RFR(m): 8214271: Fast primitive to wake many threads
David Holmes
david.holmes at oracle.com
Wed Nov 28 05:41:15 UTC 2018
Hi Robbin,
Part 3 (and final part)
This is looking at the futex implementation and the test.
Overall looks good!
Shouldn't you be using the FUTEX_*_PRIVATE variants as this is a
process-local FUTEX?
Your main code would be simpler to read (and thus understand) if your
futex helper function handled the unused arguments e.g. instead of:
static int futex(volatile int *uaddr, int futex_op, int val,
const struct timespec *timeout, int *uaddr2, int val3)
{
return syscall(SYS_futex, uaddr, futex_op, val, timeout, uaddr2, val3);
}
use (with name changes):
static int futex(volatile int *addr, int futex_op, int op_arg) {
return syscall(SYS_futex, addr, futex_op, op_arg, NULL, NULL, 0);
}
---
Minor suggestions on this comment block:
88 // Return value 0, re-check in case of spurious wake-up.
89 // EINTR and re-check and go back to waiting.

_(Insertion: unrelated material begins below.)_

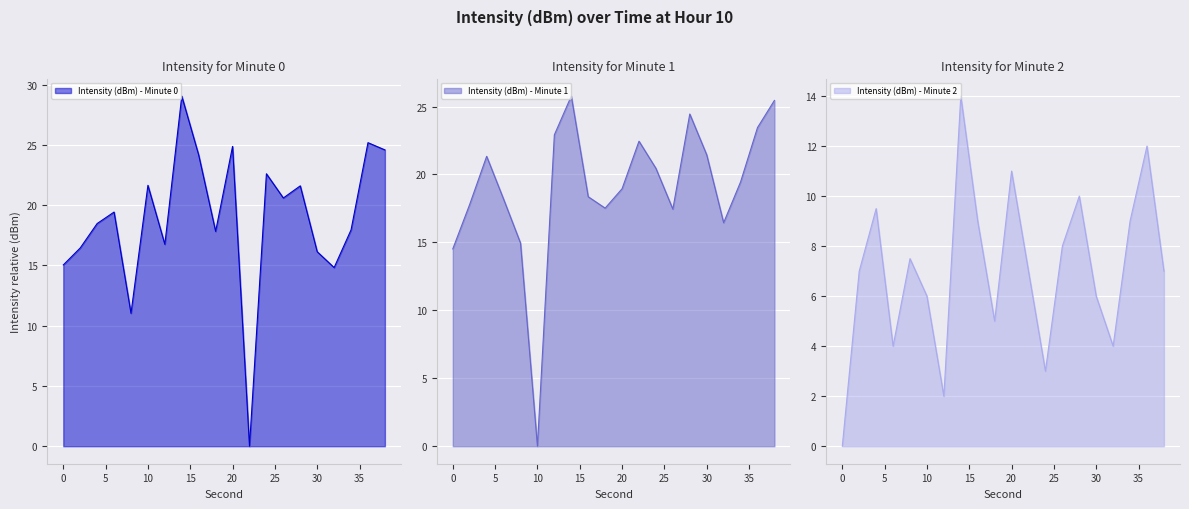

After their last crossing, which series has the higher values: Intensity (dBm) - Minute 0 or Intensity (dBm) - Minute 1?

Intensity (dBm) - Minute 1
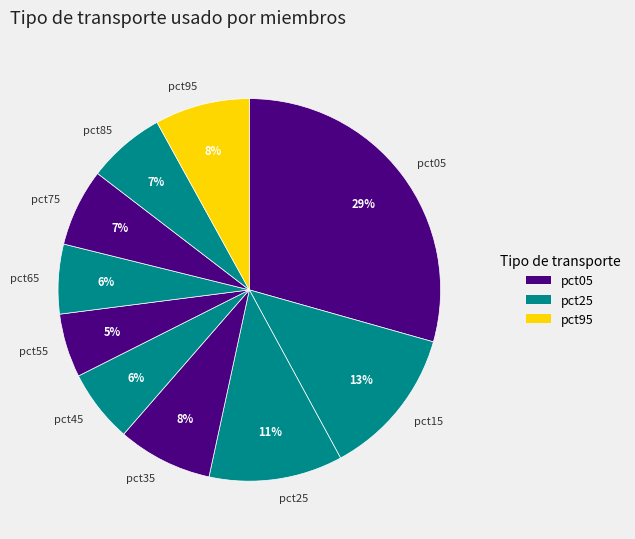

Which category has the biggest portion of the pie?

pct05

90 // EAGAIN we already are disarmed, we should pass the check,
91 // if not re-armed with same tag.
->
// Return value 0: woken up, but re-check in case of spurious wakeup
// Error EINTR: woken by signal, so re-check and re-wait if necessary.
// Error EAGAIN: we are already disarmed and so will pass the check
As per initial review comments I think re-arming with same tag should be
an error. I think the tag semantics should be that the tag is a strictly
increasing value, and we can then store the previous tag and check that.
---
The test could do with at least an introductory comment block explaining
the basic operation of the test. Further inline comments wouldn't hurt
either.
Thanks,
David
On 24/11/2018 2:55 am, Robbin Ehn wrote:
> Forgot RFR in subject.
>
> /Robbin
>
> On 2018-11-23 17:51, Robbin Ehn wrote:
>> Hi all, please review.
>>
>> When a safepoint is ended we need a way to get back to 100%
>> utilization as fast
>> as possible. 100% utilization means no idle cpu in the system if there
>> is a
>> JavaThread that could be executed. The traditional ways to wake many,
>> e.g.
>> semaphore, pthread_cond, is not implemented with a single syscall
>> instead they
>> typical do one syscall per thread to wake.
>>
>> This change-set contains that primitive, the WaitBarrier, and a gtest
>> for it.
>> No actual users, which is in coming patches.
>>
>> The WaitBarrier solves by doing a cooperative semaphore posting,
>> threads woken
>> will also post. On Linux we can instead directly use a futex and with one
>> syscall wake all. Depending on how many threads and cpus the
>> performance vary,
>> but a good utilization of the machine, just on the edge of saturated,
>> the time to reach 100% utilization is around 3 times faster with the
>> WaitBarrier (where futex is faster than semaphore).
>>
>> Webrev:
>> http://cr.openjdk.java.net/~rehn/8214271/webrev/
>>
>> CR:
>> https://bugs.openjdk.java.net/browse/JDK-8214271
>>
>> Passes 100 iterations of gtest on our platforms, both fastdebug and
>> release.
>> And have been stable when used in safepoints (t1-8) (coming patches).